### DIRECTIONS FOR THIS TASK:
From the listing below, give again exactly the lines from the line with "middle pip: (510, 442)" to the line with "pinky mcp: (139, 85)", ends included, without any pictures.

○ ○ ○ ○ ○ ○ ○

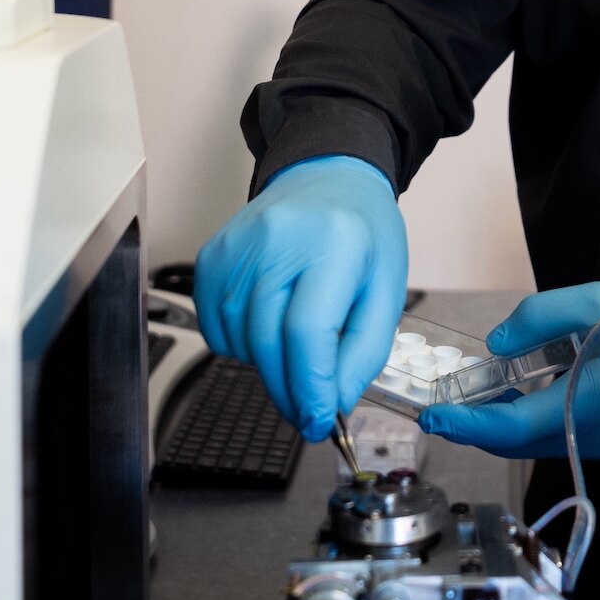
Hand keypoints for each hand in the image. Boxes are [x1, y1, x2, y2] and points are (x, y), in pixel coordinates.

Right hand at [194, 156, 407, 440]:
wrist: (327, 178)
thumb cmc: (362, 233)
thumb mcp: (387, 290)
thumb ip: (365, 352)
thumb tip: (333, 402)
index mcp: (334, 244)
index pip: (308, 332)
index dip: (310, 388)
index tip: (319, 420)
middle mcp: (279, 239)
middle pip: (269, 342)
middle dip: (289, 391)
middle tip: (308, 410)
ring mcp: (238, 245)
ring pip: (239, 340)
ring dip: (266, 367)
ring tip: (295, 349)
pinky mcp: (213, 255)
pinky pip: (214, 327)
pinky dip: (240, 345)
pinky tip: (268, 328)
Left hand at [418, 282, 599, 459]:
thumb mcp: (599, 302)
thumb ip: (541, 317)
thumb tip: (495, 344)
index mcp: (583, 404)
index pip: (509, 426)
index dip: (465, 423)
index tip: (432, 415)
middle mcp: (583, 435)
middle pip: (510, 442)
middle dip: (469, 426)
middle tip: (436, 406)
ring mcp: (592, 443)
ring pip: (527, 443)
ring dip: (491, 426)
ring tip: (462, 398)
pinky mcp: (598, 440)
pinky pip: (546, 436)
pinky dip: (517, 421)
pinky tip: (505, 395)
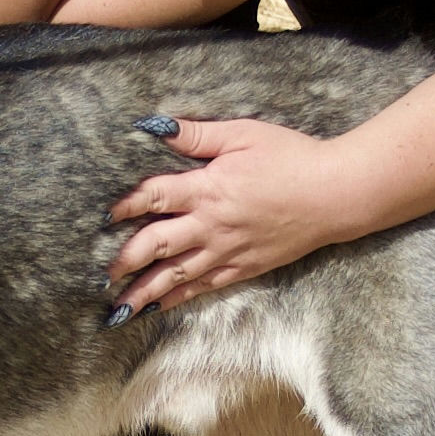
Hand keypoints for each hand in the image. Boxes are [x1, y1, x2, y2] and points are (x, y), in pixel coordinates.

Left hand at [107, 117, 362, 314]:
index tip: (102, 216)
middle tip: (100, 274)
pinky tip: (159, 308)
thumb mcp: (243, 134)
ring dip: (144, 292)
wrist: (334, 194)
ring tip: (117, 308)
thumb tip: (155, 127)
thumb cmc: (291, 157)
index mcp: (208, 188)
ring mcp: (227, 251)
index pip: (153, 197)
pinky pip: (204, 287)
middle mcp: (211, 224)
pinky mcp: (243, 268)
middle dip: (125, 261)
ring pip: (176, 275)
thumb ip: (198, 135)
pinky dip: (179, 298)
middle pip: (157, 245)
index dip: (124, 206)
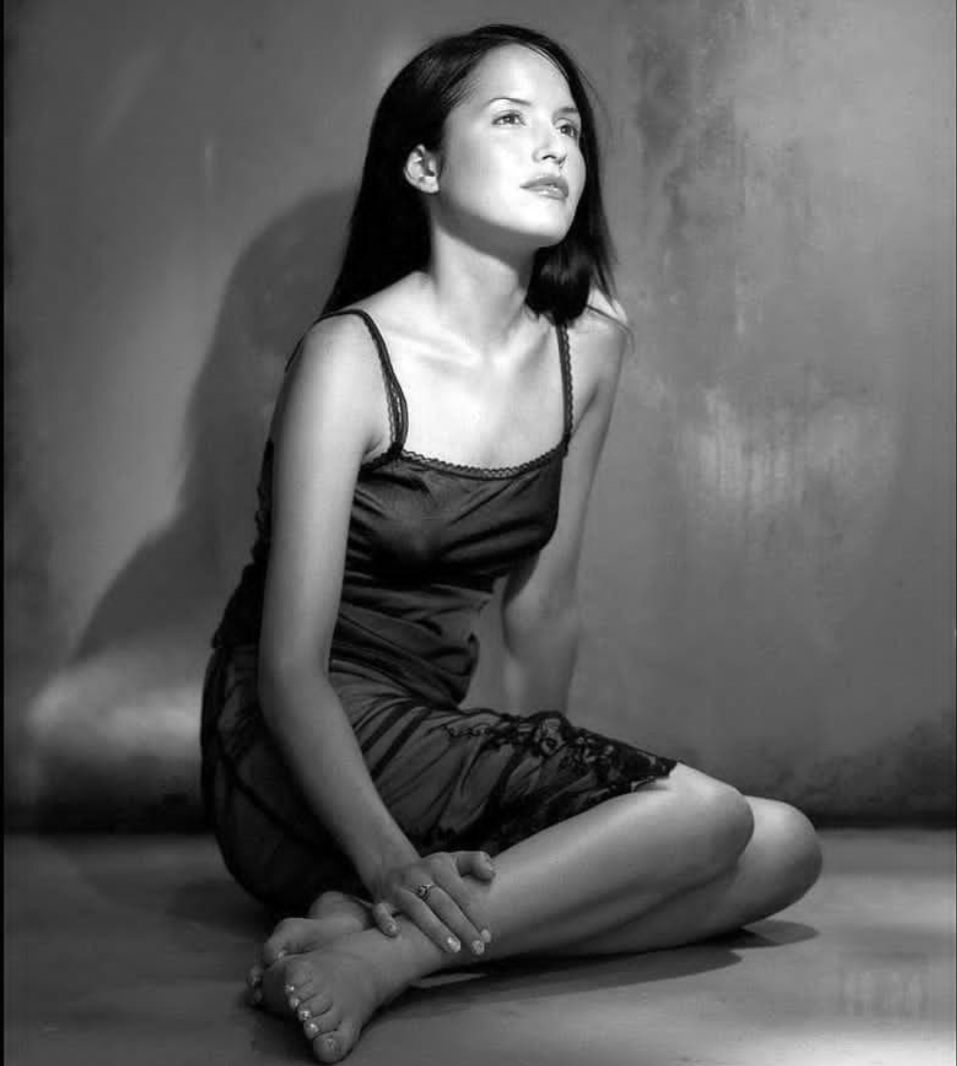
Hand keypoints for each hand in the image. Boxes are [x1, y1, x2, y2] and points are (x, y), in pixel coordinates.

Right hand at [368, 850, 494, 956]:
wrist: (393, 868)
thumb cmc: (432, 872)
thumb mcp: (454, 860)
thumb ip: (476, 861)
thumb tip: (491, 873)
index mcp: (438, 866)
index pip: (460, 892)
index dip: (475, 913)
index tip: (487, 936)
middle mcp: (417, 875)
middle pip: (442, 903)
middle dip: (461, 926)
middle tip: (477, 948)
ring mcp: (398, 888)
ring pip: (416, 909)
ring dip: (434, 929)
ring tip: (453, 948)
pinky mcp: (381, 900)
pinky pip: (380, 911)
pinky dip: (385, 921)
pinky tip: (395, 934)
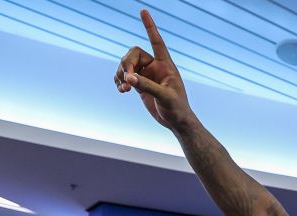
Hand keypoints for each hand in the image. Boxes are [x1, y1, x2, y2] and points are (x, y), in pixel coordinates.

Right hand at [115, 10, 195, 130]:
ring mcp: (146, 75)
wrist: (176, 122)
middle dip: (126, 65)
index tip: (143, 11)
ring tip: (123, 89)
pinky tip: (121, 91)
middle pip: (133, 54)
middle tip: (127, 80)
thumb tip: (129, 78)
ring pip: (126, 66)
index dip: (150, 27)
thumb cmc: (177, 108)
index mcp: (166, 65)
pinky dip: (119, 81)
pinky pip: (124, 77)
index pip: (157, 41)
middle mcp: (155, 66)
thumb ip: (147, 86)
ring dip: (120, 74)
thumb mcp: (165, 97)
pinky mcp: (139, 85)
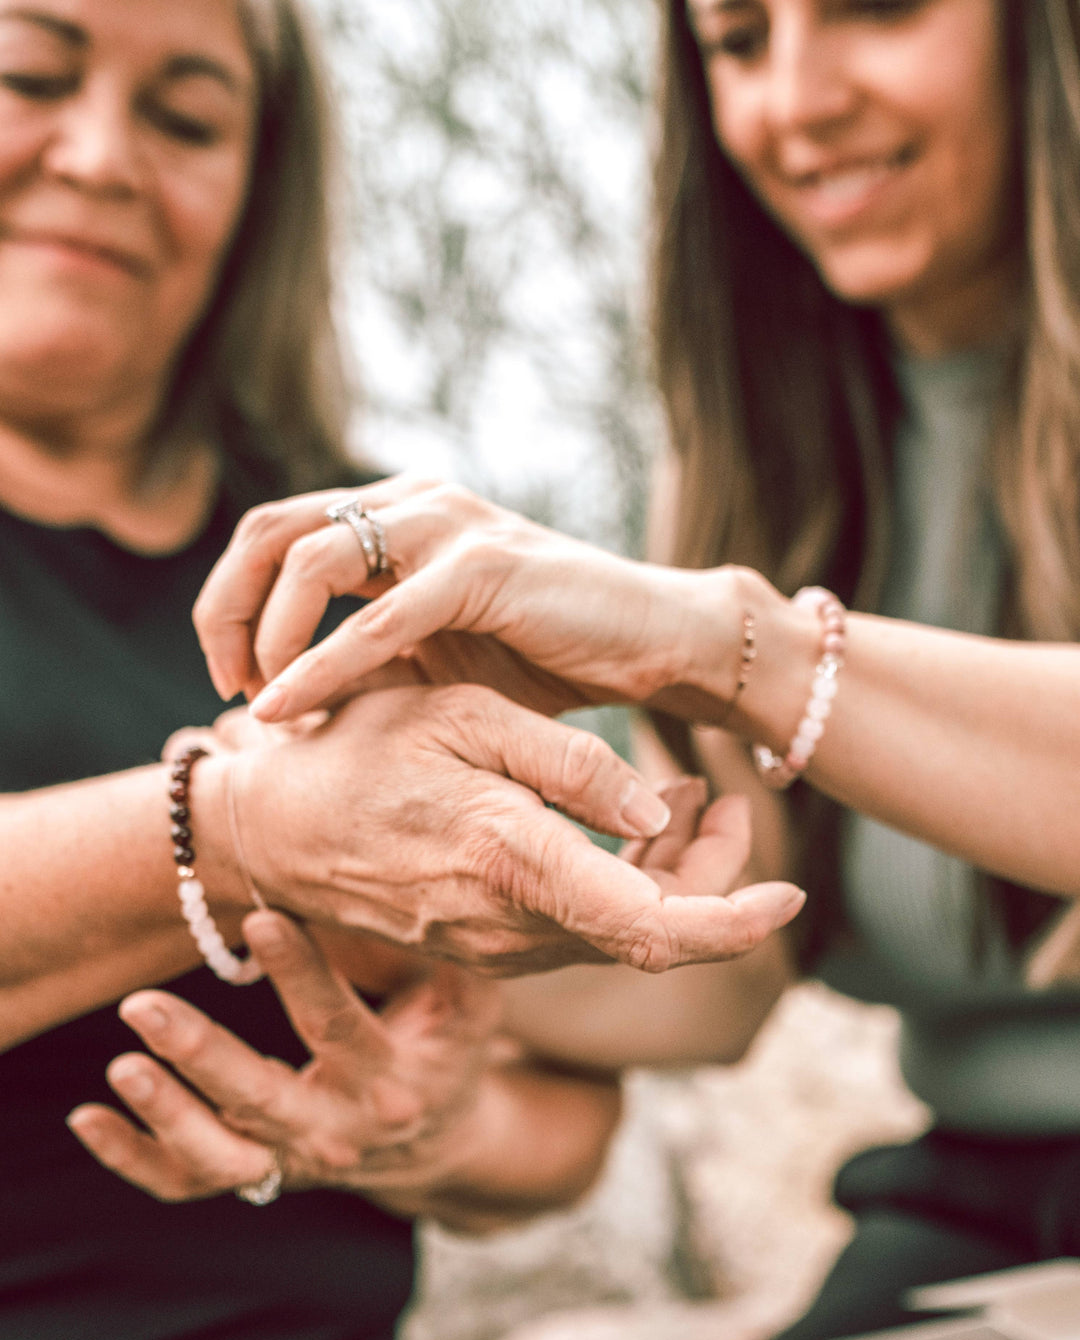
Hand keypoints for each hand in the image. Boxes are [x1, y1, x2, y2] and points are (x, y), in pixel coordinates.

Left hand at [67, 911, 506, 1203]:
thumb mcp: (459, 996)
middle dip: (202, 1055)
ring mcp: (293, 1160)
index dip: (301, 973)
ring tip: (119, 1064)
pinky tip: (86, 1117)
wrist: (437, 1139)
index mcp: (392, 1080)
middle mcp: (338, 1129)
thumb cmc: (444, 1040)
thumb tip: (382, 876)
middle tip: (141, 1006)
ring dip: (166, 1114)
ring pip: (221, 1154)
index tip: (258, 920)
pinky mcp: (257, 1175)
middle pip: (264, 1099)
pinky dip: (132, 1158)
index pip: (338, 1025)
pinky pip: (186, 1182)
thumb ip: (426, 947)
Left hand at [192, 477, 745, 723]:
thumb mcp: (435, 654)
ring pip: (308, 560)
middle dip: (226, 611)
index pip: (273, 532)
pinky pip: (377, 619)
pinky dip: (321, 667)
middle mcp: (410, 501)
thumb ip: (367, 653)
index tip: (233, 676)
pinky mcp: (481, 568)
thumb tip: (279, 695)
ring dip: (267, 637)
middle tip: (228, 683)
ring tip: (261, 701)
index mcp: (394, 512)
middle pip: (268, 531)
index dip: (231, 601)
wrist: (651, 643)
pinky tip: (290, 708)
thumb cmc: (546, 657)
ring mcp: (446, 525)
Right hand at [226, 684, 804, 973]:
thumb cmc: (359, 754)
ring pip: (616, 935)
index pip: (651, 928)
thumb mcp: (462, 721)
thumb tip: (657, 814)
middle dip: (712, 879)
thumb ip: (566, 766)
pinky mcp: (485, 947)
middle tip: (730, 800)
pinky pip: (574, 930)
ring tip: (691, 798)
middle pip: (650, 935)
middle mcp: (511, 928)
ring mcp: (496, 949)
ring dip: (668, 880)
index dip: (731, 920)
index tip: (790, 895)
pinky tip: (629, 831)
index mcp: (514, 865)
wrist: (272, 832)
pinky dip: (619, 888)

○ ○ ○ ○ ○ ○ ○

### RESPONSE TO THE EXERCISE:
middle pip: (510, 442)
middle dip: (469, 426)
middle tip: (436, 406)
ring mcp: (592, 443)
ring pip: (527, 443)
ring dip: (491, 426)
ring tip: (462, 398)
pinky mcp: (598, 440)
pinky pip: (546, 436)
pinky dip: (517, 421)
pinky tip: (505, 395)
Hand keypoints for each hand in the image. Boxes are [x1, y1, x2, y2] and points are (x, y), in pixel coordinates.

Left hand at [107, 117, 362, 314]:
index tip: (102, 216)
middle tip: (100, 274)
pinky tip: (159, 308)
thumb mcp: (243, 134)
ring dip: (144, 292)
wrist: (334, 194)
ring tip: (117, 308)
thumb tip: (155, 127)
thumb cmc: (291, 157)
index mcp: (208, 188)
ring mcp: (227, 251)
index pip: (153, 197)
pinky pip: (204, 287)
middle mcp: (211, 224)
pinky mcp: (243, 268)
middle dip: (125, 261)
ring pip: (176, 275)
thumb ip: (198, 135)
pinky dip: (179, 298)
middle pip: (157, 245)
index dip: (124, 206)
Hand keypoints for each hand in the image. Boxes are [x1, y1, x2, y2] and points are (x, y), in pixel coordinates.

Right hand at [368, 850, 494, 956]:
wrist: (393, 868)
thumb cmc: (432, 872)
thumb mcp: (454, 860)
thumb ip: (476, 861)
thumb tip: (491, 873)
index mcp: (438, 866)
index pip: (460, 892)
index dip: (475, 913)
index tip: (487, 936)
middle mcp: (417, 875)
middle pip: (442, 903)
middle dip: (461, 926)
middle tip: (477, 948)
ring mcp: (398, 888)
ring pip: (416, 909)
ring dip: (434, 929)
ring tip: (453, 948)
pinky mcp: (381, 900)
pinky pip: (380, 911)
pinky dip: (385, 921)
pinky tip: (395, 934)
Hand keypoints for each hand in the image. Boxes are [x1, y1, x2, y2] and points are (x, y), in pixel coordinates.

Right hand at [115, 10, 195, 130]:
ring mcp: (146, 75)
wrist: (176, 122)
middle dip: (126, 65)
index tip: (143, 11)
ring tip: (123, 89)
pinky tip: (121, 91)
middle pip: (133, 54)
middle tip: (127, 80)
thumb tip: (129, 78)
ring pip: (126, 66)
index dip: (150, 27)
thumb cmc: (177, 108)
index mcp: (166, 65)
pinky dip: (119, 81)
pinky pip: (124, 77)
index pip: (157, 41)
middle mcp: (155, 66)
thumb ip: (147, 86)
ring dip: (120, 74)
thumb mcp: (165, 97)
pinky mcp: (139, 85)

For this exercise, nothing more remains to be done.